» TEXTE:

▬▬▬▬▬▬

Salut tout le monde !

Aujourd’hui je vais vous parler du module récepteur FM Si4703 vendu sous la forme d’une breakout par sparkfun.

Le module Si4703 est un récepteur radio FM conçu par les laboratoires « Silicon Laboratories ».
En plus d’être un « simple » récepteur FM le module Si4703 est capable de décoder les signaux RDS (Radio Data Service) et RBDS (Radio Broadcast Data Service) et donc de pouvoir récupérer le nom de la station en cours d’écoute voir même le titre de la chanson en cours !
Le module integre tout ce qu’il faut pour avoir un signal de bonne qualité, filtre HF, détection du stereo, …

Mais son gros point fort c’est qu’il ne demande pas d’antenne !
Et oui comme sur les téléphones récent (qui utilise ce module du reste) c’est le câble des écouteurs qui sert d’antenne !

▬▬▬▬▬▬

» MATÉRIEL FOURNI:
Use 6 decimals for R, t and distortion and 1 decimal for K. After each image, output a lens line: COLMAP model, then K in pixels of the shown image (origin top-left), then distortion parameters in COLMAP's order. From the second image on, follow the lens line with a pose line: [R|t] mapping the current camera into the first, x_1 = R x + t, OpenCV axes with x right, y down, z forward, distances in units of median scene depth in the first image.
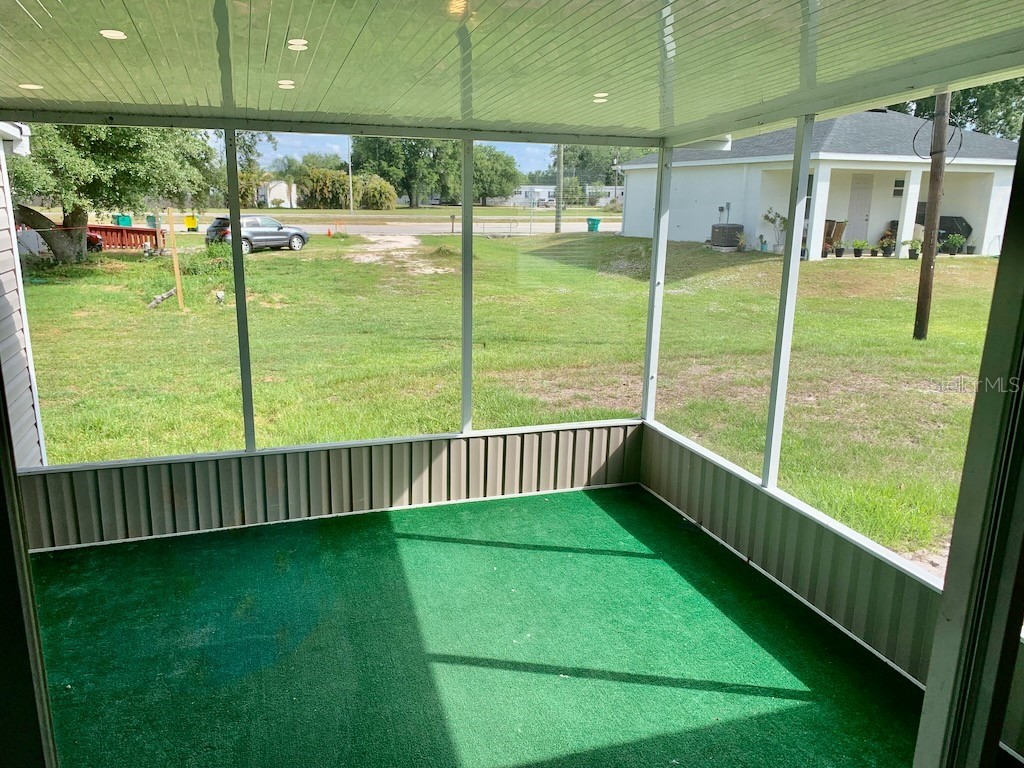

▬▬▬▬▬▬

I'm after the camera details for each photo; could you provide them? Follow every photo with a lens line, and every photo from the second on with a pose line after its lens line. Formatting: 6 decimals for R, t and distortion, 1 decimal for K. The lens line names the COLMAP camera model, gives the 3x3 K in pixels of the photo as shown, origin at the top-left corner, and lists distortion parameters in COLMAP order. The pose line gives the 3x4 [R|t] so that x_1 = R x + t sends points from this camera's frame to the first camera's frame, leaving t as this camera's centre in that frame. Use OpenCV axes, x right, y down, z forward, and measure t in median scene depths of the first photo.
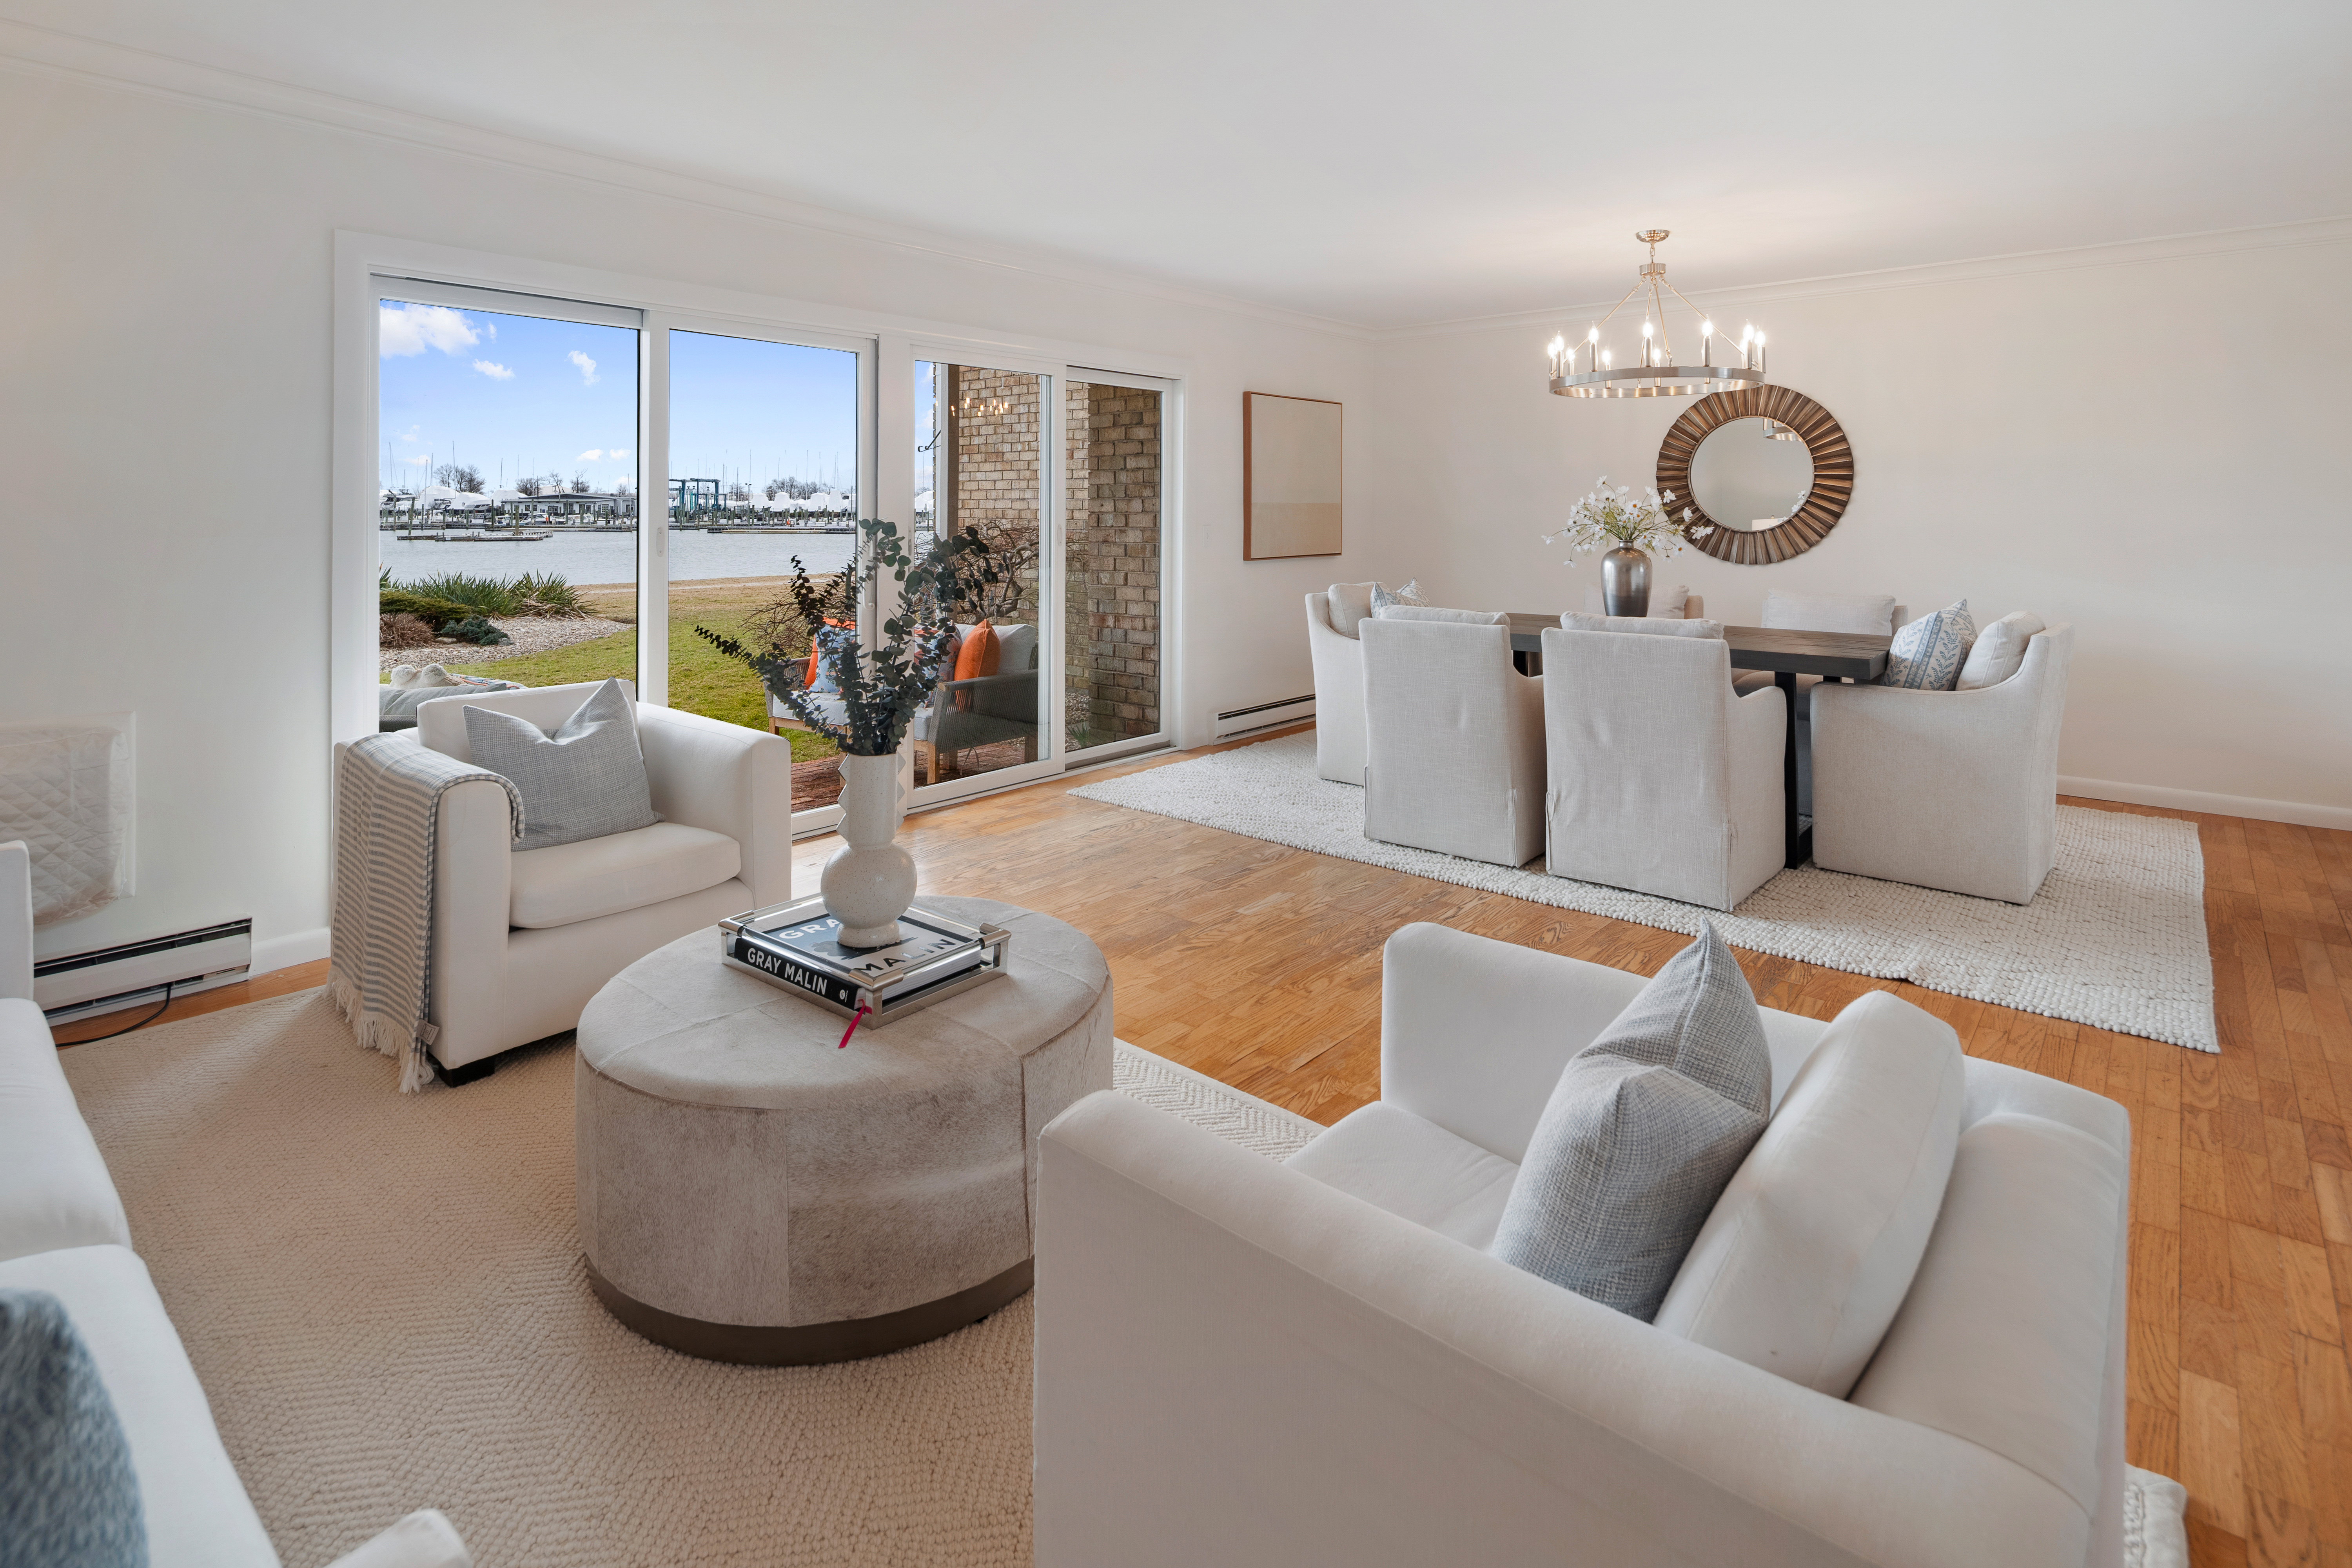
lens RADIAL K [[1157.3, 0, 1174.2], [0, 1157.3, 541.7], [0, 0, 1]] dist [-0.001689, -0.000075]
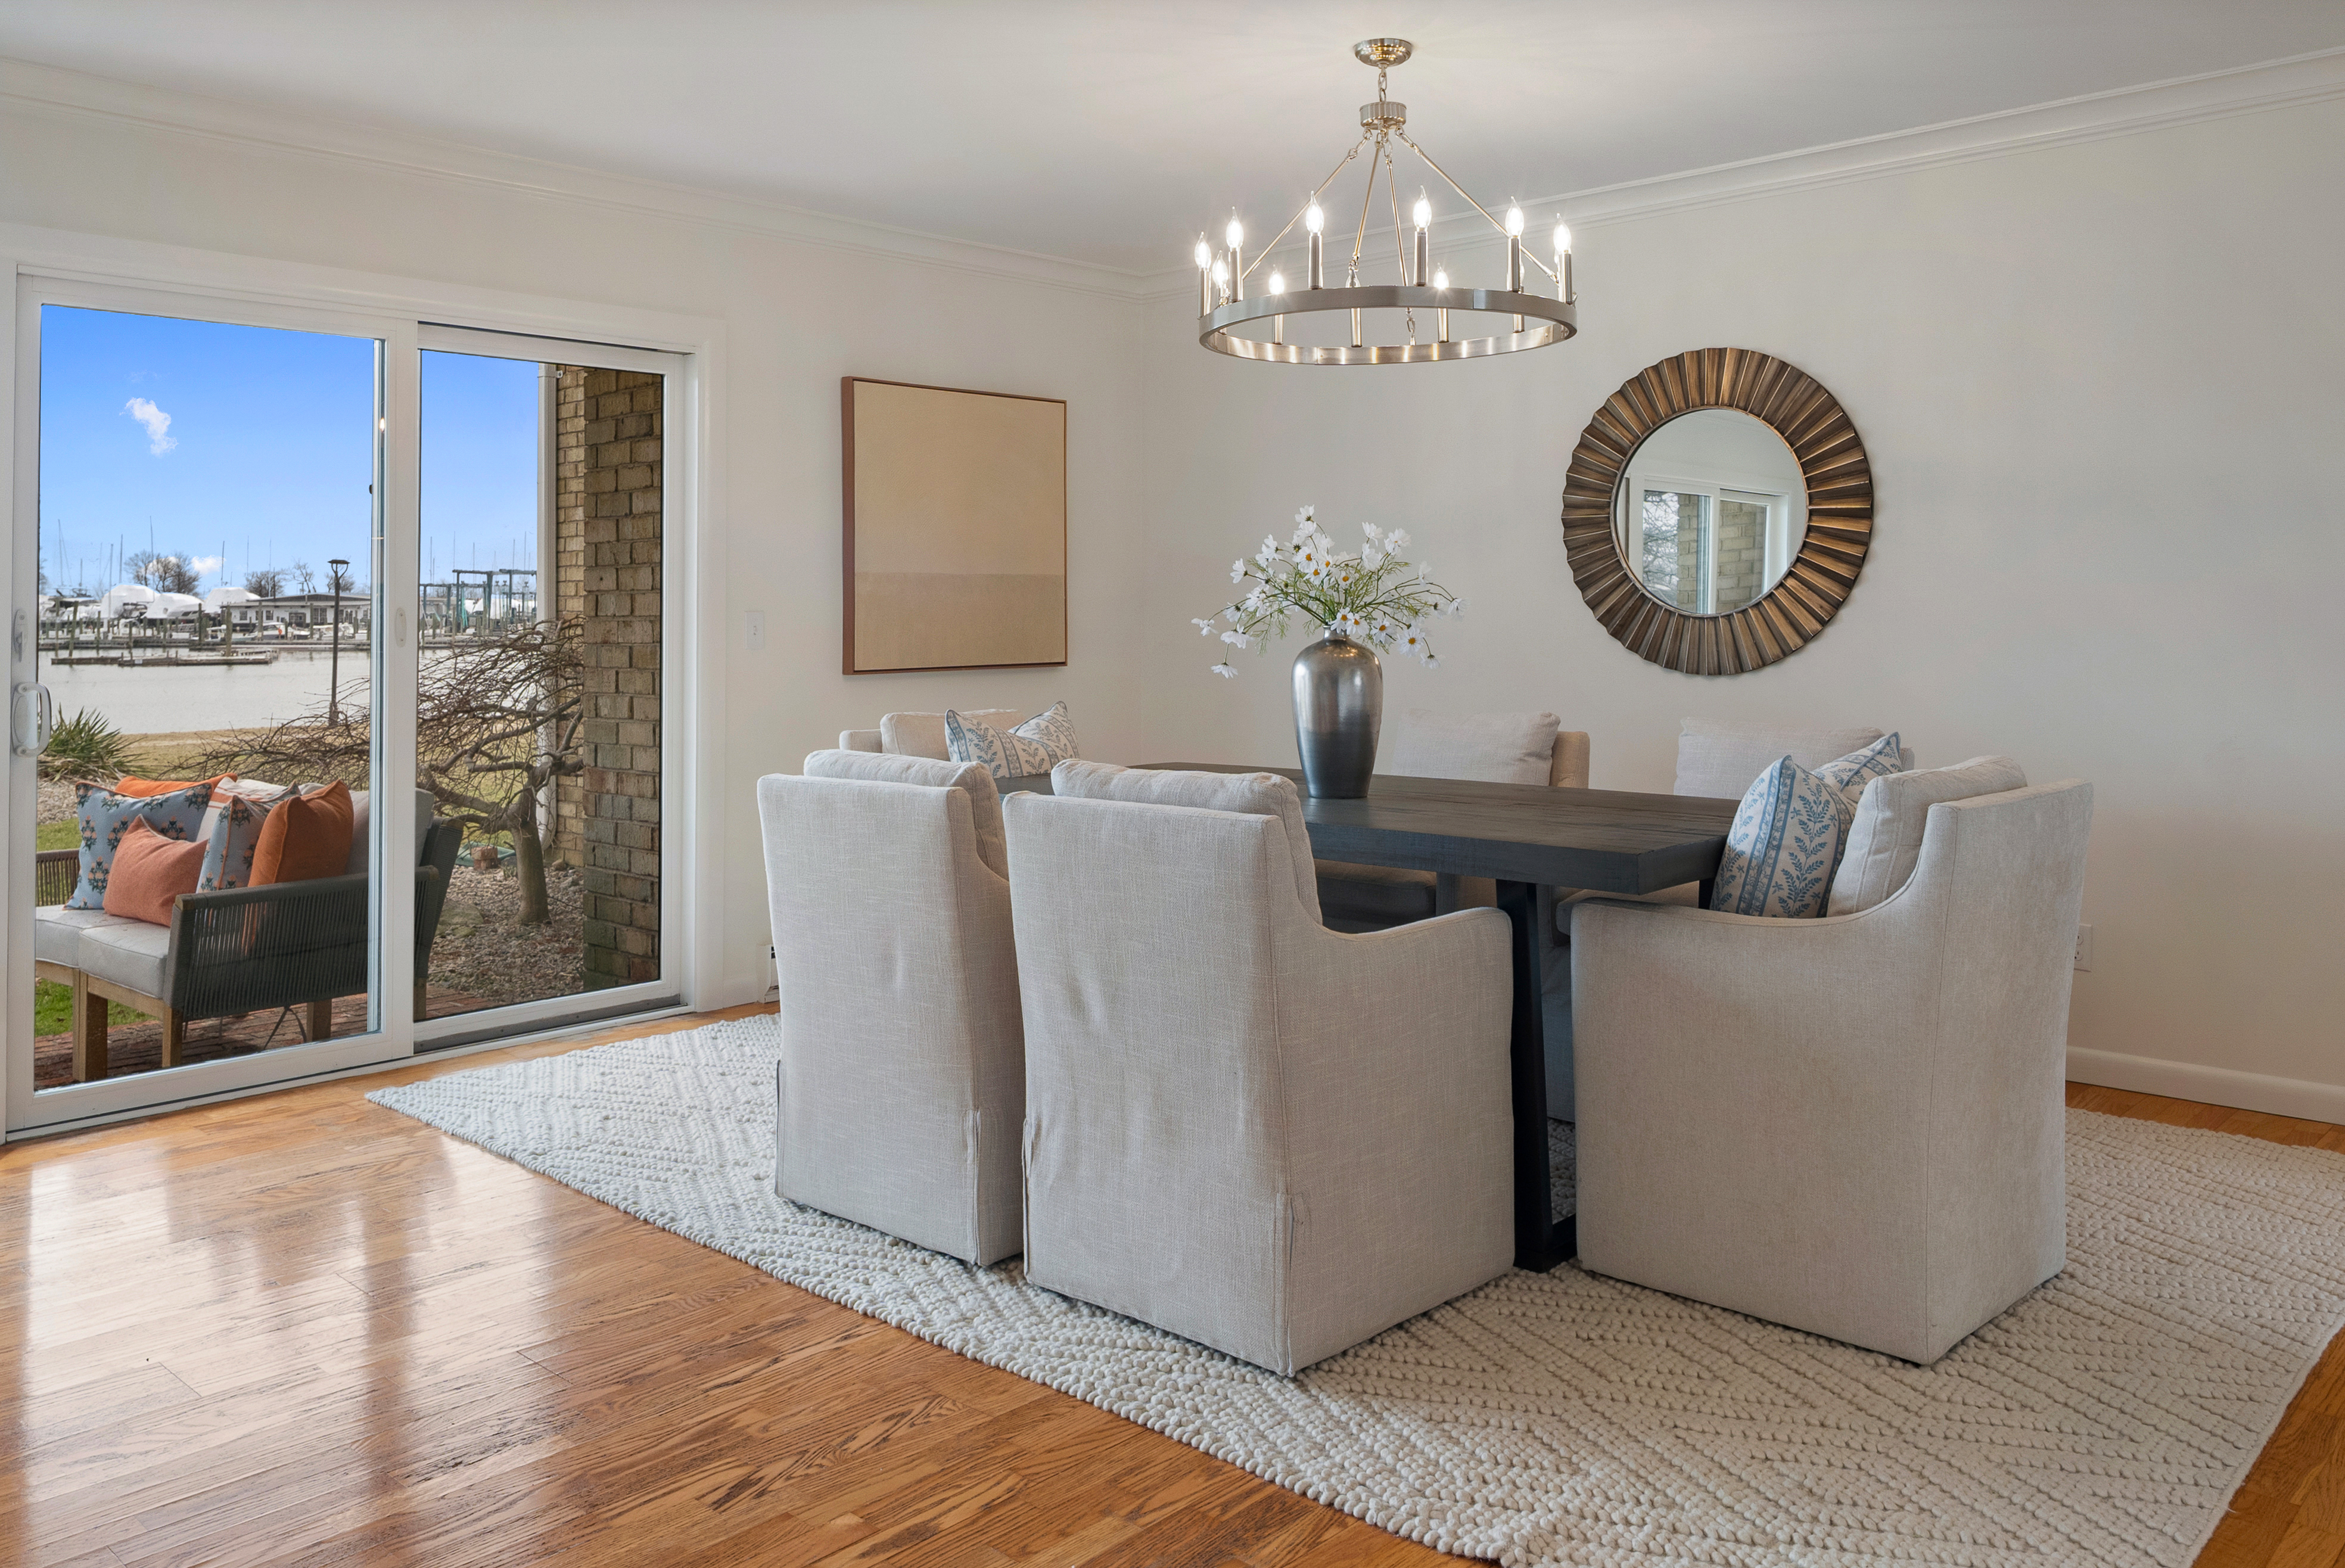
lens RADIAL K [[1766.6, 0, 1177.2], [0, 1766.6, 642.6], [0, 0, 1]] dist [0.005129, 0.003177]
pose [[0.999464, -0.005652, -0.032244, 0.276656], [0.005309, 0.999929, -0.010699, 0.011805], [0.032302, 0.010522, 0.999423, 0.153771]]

▬▬▬▬▬▬

» CONSIGNE:
Relevez tous les noms de modèles, de marques ou de fabricants cités dans le texte sur le récepteur FM.

» CORRIGÉ:
- Si4703 (le module récepteur FM)
- sparkfun (qui vend le module sous forme de breakout)
- Silicon Laboratories (qui a conçu le module)